Re: [GIT PULL] RISC-V Patches for the 6.17 Merge Window, Part 1 -Linus Torvalds
なお、Linusが“ゴミ”と呼んだのは「make_u32_from_two_u16()」というヘルパー関数で、「クレイジーで無意味、世界をより住みにくい場所にする役立たずのゴミで、どんなユーザにとっても理解不能」とこき下ろしている。Linusはこの冗長に見えるヘルパー関数の可読性に強い不快感を示しており、「(a << 16) + b
と書けばそれが何をするのか、そしてどれが上位ワードなのかわかる。しかしmake_u32_from_two_u16(a, b)

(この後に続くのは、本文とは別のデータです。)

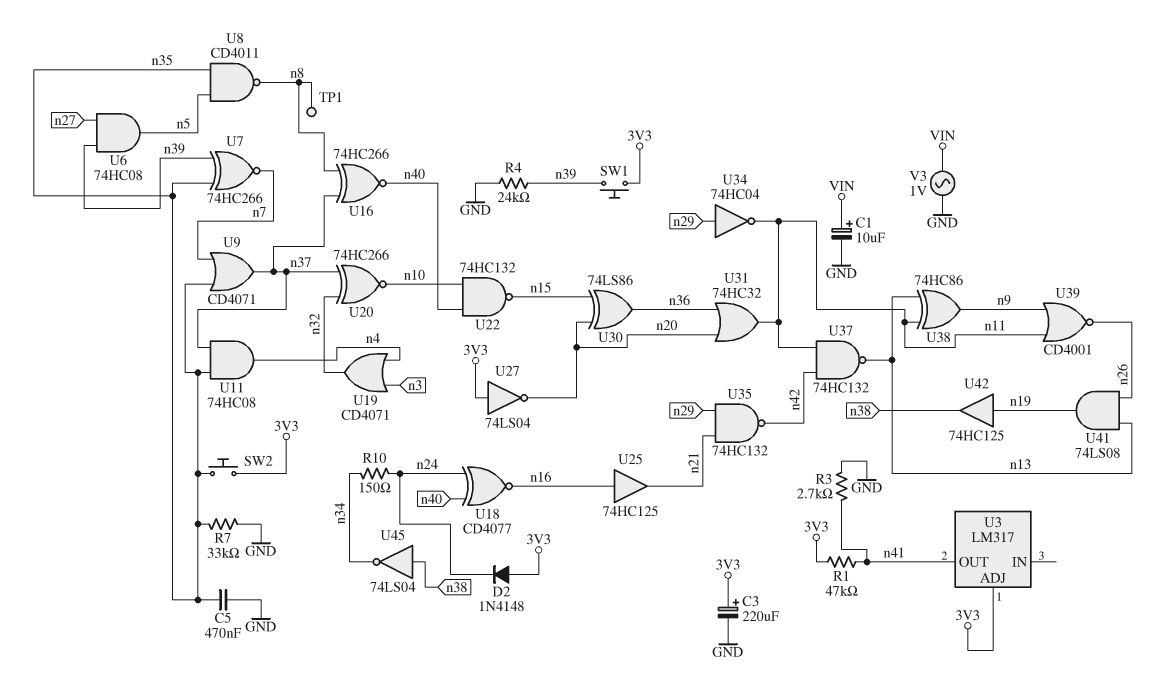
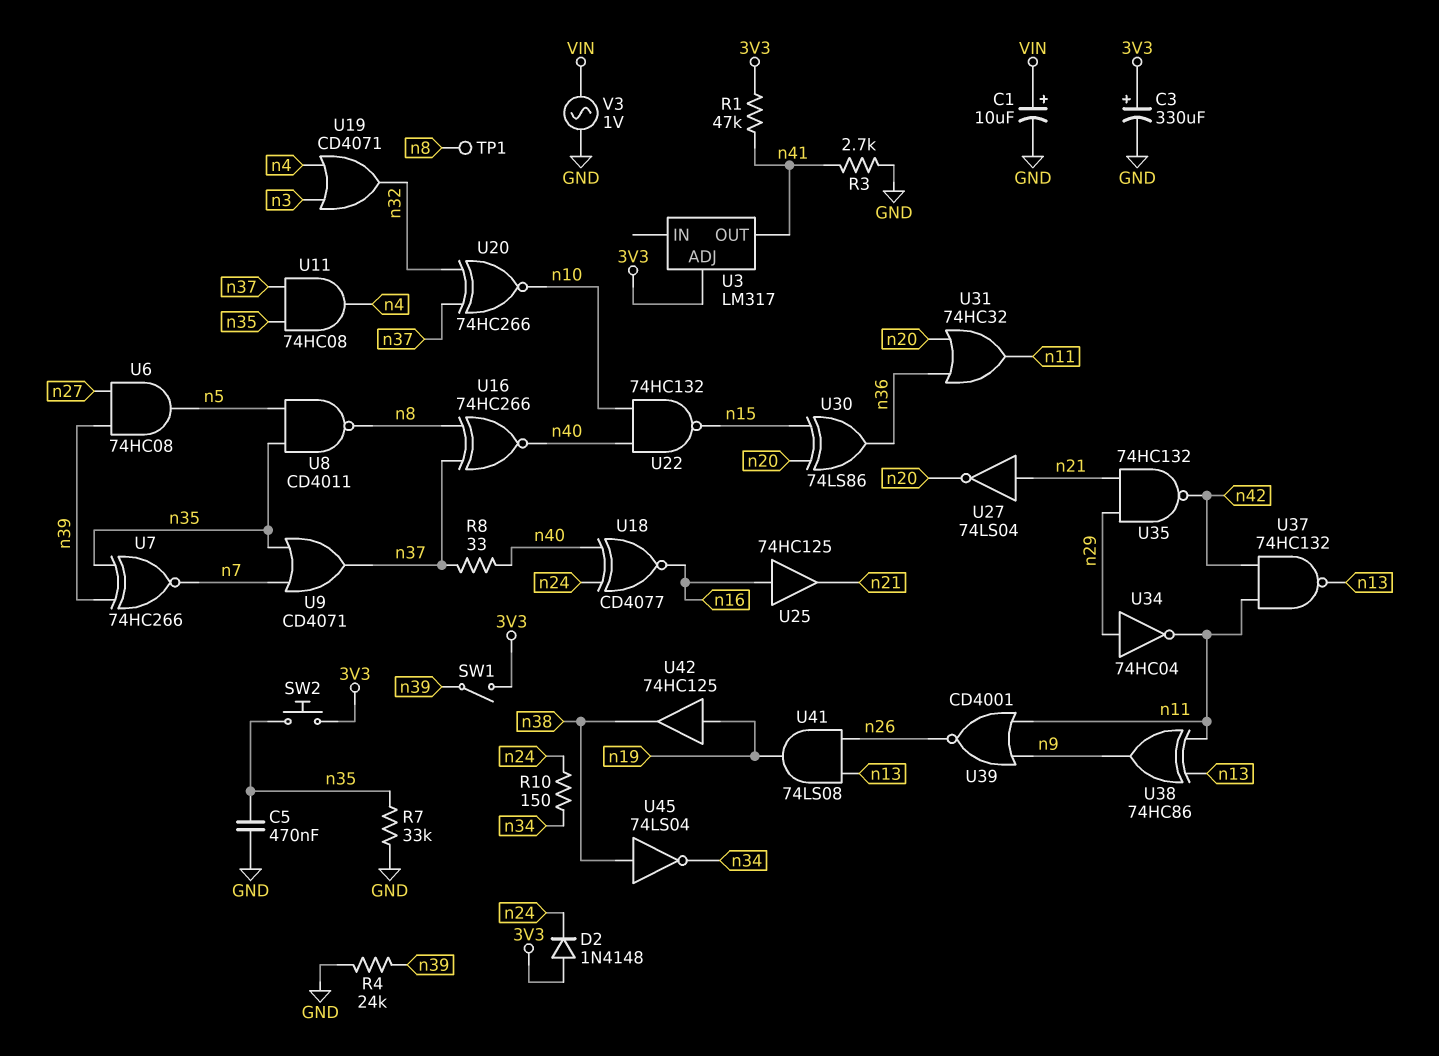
C3: 220uF (plus 3V3, minus GND) -> 330uF (plus 3V3, minus GND)
R8: none -> 33 (n37, n40)
SW1: button (3V3, n39) -> switch (3V3, n39)
U27: NOT 74LS04 (in 3V3, out n20) -> NOT 74LS04 (in n21, out n20)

と書くと語順がどうなっているのかさっぱりわからない。言い換えると状況を“悪化"させ、そのヘルパーをRISC-V以外の汎用ファイルに追加したことになる」と痛烈に批判、さらにRISC-Vツリーを超えた汎用ファイルにまで影響を与えることに対しても不快感を隠さない。なお、Linusに痛烈に批判されたDabbeltはLinusへの返信で「すみませんでした。最近作業をサボっていて、いろいろ積み重なっていて、それがミスの原因になっていました。次は遅れないようにします」とさらっと謝罪している。
もうひとつ、Linux 6.17で動向が注目されていたのがBcachefsの扱いだ。LinusはBcachefsのリードデベロッパであるKent Overstreetがマージウィンドウ後にBcachefsの機能コードを定期的に提出するなど問題の多い行動を取ることから、「Linux 6.17のマージ期間中に我々は(Bcachefsと)決別することになるだろう」とLinux 6.16の開発期間中にコメントしていた。Overstreetは今回のマージウィンドウ期間の早い段階でBcachefsに関するプルリクエストを送信しているが、Linusは結局これをプルすることなく、またBcachefsに関してはいっさいのコメントを発していない。とりあえずLinux 6.17でのBcachefsとの“決別”はないようだ。
Linux 6.17は開発が順調に進めば9月下旬から10月上旬のリリースが見込まれる。今秋リリース予定の「Ubuntu 25.10」のベースとなることも明らかになっており、何かと話題の多いバージョンになることは間違いない。